§ **Data excerpts**:
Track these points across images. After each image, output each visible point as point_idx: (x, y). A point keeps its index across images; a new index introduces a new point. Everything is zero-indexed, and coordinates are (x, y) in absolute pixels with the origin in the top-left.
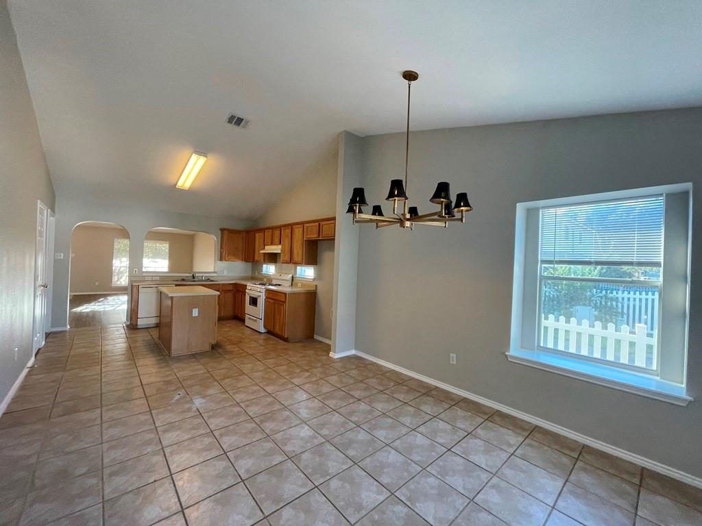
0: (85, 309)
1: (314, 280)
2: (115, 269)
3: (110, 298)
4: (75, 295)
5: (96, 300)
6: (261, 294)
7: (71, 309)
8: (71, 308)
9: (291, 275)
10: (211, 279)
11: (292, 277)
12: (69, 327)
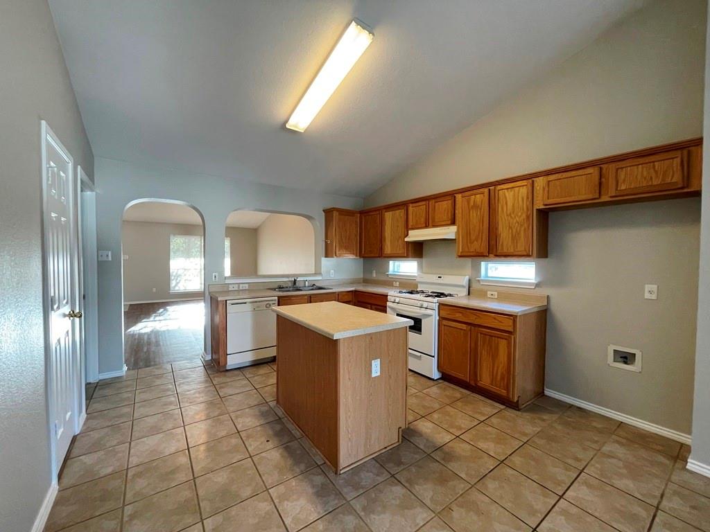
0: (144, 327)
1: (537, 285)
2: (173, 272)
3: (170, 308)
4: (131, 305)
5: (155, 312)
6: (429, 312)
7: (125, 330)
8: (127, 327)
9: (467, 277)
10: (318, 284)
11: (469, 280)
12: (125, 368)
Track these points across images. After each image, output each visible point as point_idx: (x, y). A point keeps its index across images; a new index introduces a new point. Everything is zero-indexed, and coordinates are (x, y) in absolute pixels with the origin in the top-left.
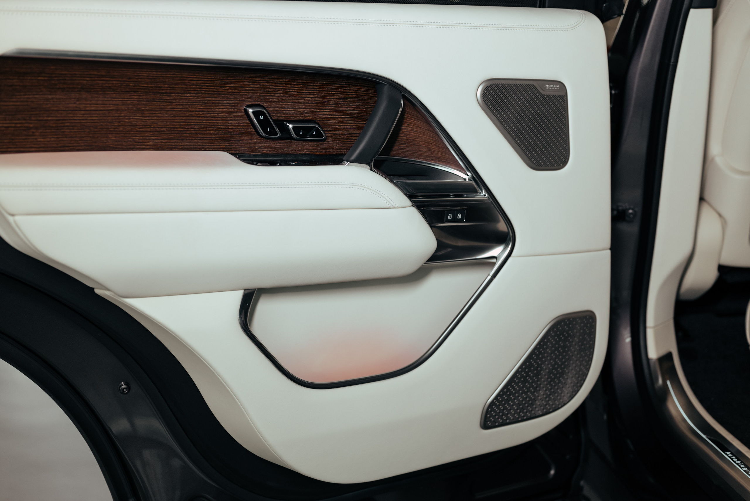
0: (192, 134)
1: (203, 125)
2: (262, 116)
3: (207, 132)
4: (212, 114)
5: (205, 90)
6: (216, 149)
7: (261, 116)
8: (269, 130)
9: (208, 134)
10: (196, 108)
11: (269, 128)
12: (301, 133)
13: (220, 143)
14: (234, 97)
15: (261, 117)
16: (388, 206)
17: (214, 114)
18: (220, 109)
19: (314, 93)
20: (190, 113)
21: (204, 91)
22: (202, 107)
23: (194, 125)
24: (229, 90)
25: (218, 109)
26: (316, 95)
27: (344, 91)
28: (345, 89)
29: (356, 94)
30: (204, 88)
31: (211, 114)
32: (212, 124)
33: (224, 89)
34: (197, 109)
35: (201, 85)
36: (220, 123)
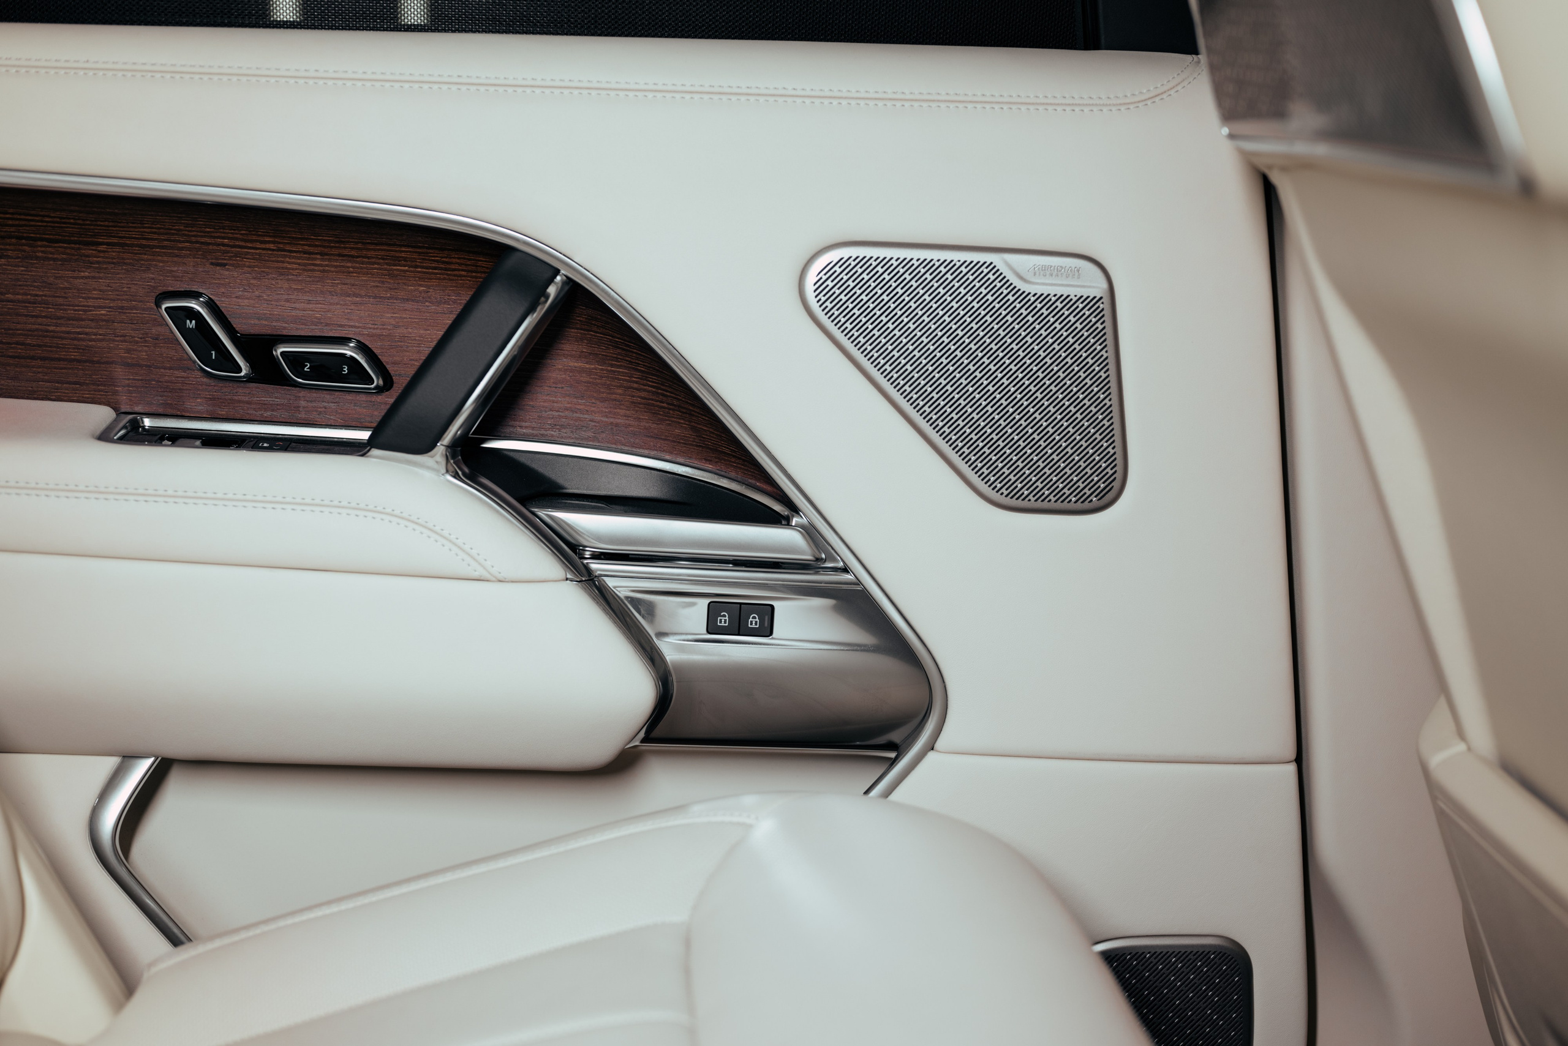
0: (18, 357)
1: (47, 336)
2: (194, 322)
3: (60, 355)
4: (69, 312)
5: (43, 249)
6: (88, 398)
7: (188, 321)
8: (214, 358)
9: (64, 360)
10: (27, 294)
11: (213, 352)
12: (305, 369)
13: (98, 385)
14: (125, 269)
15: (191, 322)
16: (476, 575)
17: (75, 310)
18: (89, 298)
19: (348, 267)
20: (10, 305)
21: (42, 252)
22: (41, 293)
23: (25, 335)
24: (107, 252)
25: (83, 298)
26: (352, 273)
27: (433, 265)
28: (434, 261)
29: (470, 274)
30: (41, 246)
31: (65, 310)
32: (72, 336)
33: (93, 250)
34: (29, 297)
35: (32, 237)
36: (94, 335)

§ **The problem**: Copy all of the data above word for word, leaving out the pictures.

§ **Problem solution**:
Track these points across images. After each image, output each visible point as point_idx: (x, y). A point keeps its index across images; a new index introduces a new point. Everything is zero-indexed, and coordinates are (x, y) in absolute pixels with the origin in the top-left.
0: (85, 309)
1: (314, 280)
2: (115, 269)
3: (110, 298)
4: (75, 295)
5: (96, 300)
6: (261, 294)
7: (71, 309)
8: (71, 308)
9: (291, 275)
10: (211, 279)
11: (292, 277)
12: (69, 327)
0: (144, 327)
1: (537, 285)
2: (173, 272)
3: (170, 308)
4: (131, 305)
5: (155, 312)
6: (429, 312)
7: (125, 330)
8: (127, 327)
9: (467, 277)
10: (318, 284)
11: (469, 280)
12: (125, 368)
Track these points across images. After each image, output each visible point as point_idx: (x, y). A point keeps its index across images; a new index introduces a new point. Everything is zero-indexed, and coordinates are (x, y) in absolute pixels with the origin in the top-left.
0: (192, 134)
1: (203, 125)
2: (262, 116)
3: (207, 132)
4: (212, 114)
5: (205, 90)
6: (216, 149)
7: (261, 116)
8: (269, 130)
9: (208, 134)
10: (196, 108)
11: (269, 128)
12: (301, 133)
13: (220, 143)
14: (234, 97)
15: (261, 117)
16: (388, 206)
17: (214, 114)
18: (220, 109)
19: (314, 93)
20: (190, 113)
21: (204, 91)
22: (202, 107)
23: (194, 125)
24: (229, 90)
25: (218, 109)
26: (316, 95)
27: (344, 91)
28: (345, 89)
29: (356, 94)
30: (204, 88)
31: (211, 114)
32: (212, 124)
33: (224, 89)
34: (197, 109)
35: (201, 85)
36: (220, 123)
0: (18, 357)
1: (47, 336)
2: (194, 322)
3: (60, 355)
4: (69, 312)
5: (43, 249)
6: (88, 398)
7: (188, 321)
8: (214, 358)
9: (64, 360)
10: (27, 294)
11: (213, 352)
12: (305, 369)
13: (98, 385)
14: (125, 269)
15: (191, 322)
16: (476, 575)
17: (75, 310)
18: (89, 298)
19: (348, 267)
20: (10, 305)
21: (42, 252)
22: (41, 293)
23: (25, 335)
24: (107, 252)
25: (83, 298)
26: (352, 273)
27: (433, 265)
28: (434, 261)
29: (470, 274)
30: (41, 246)
31: (65, 310)
32: (72, 336)
33: (93, 250)
34: (29, 297)
35: (32, 237)
36: (94, 335)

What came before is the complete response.